■ WHAT THIS TASK INVOLVES
Reproduce the lines of the material from the line containing "What is the largest slice in the pie chart?" through the line containing "PRIMARY CARE", inclusive, with "largest" changed to "smallest" and everything else left the same.

■ DATA TO USE

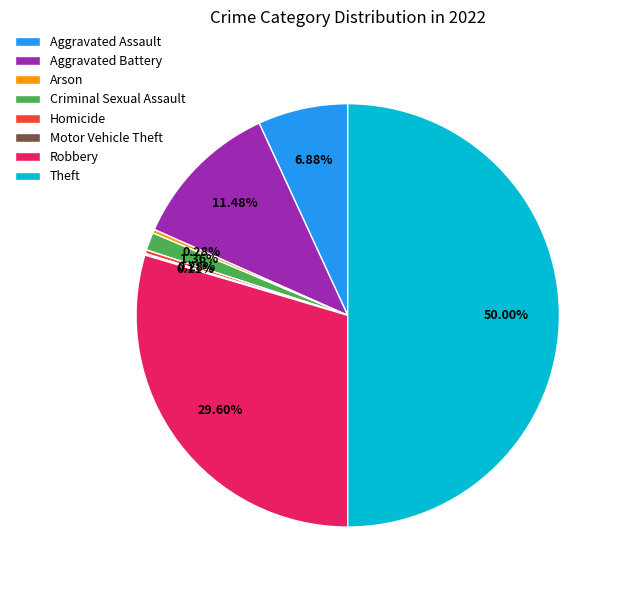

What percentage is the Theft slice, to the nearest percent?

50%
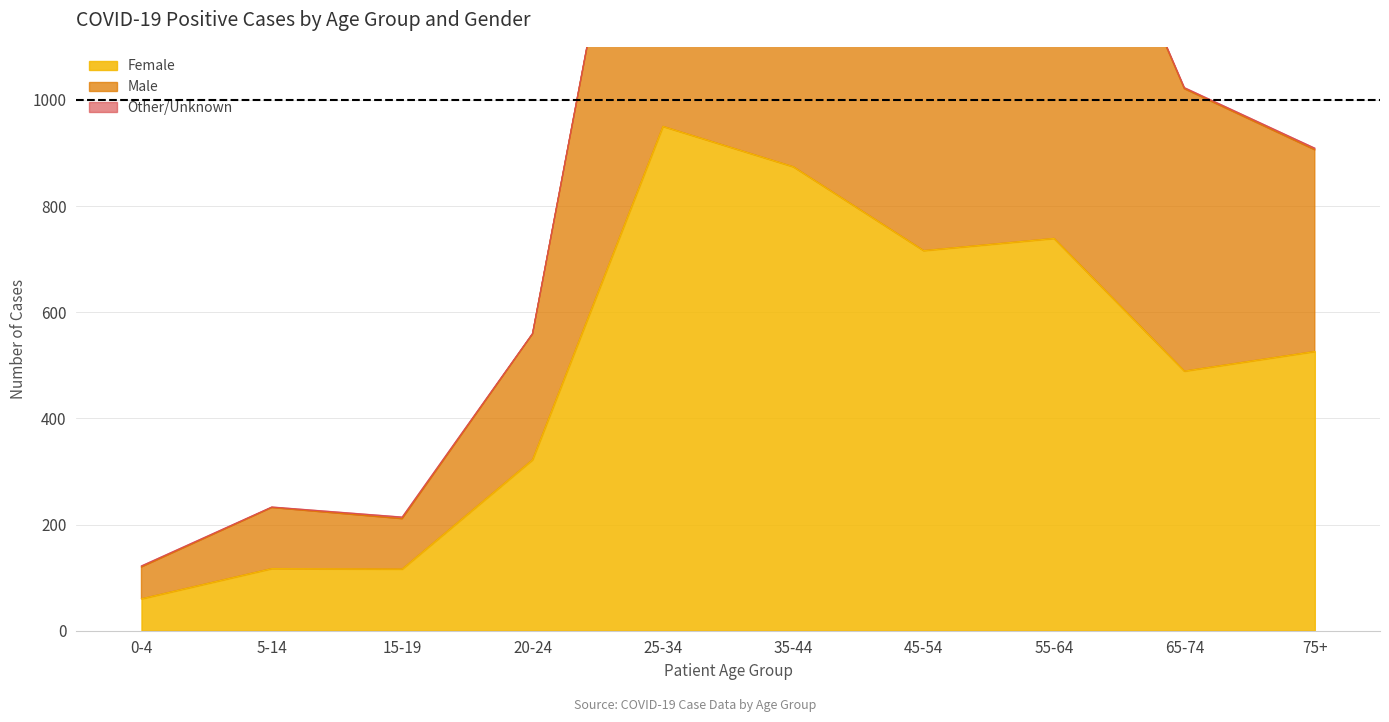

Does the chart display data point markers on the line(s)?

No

* * *

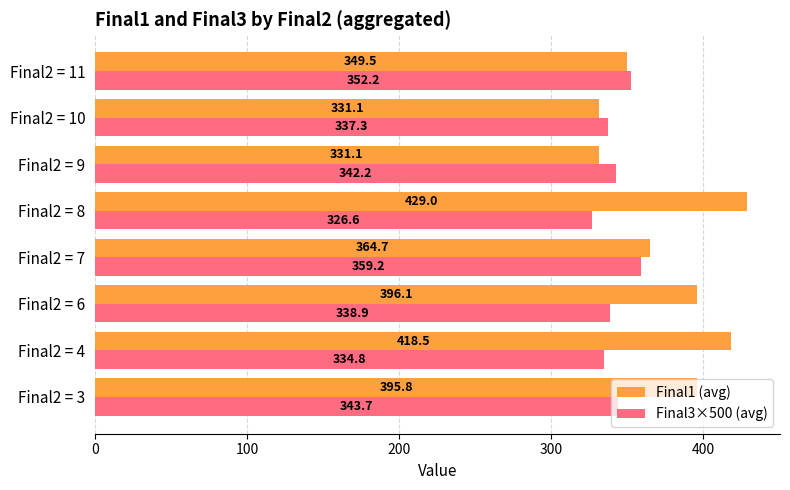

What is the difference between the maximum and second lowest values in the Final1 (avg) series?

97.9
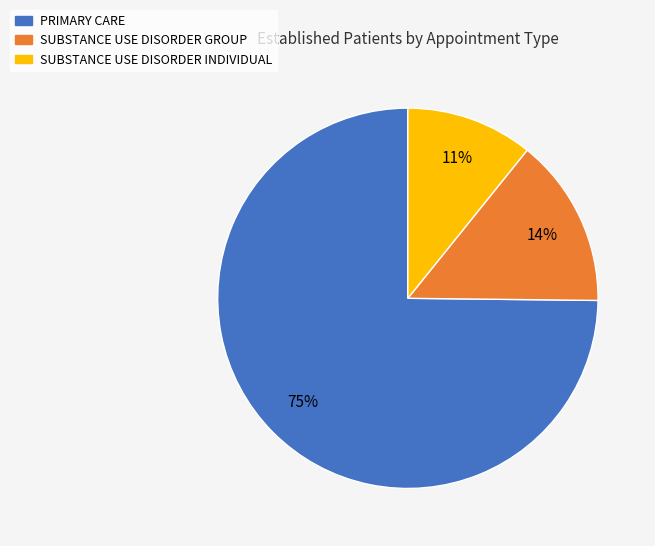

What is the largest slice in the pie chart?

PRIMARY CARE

...

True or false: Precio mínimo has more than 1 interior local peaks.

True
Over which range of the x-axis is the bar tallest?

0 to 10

■ RESULT OF THIS EXERCISE
What is the smallest slice in the pie chart?

PRIMARY CARE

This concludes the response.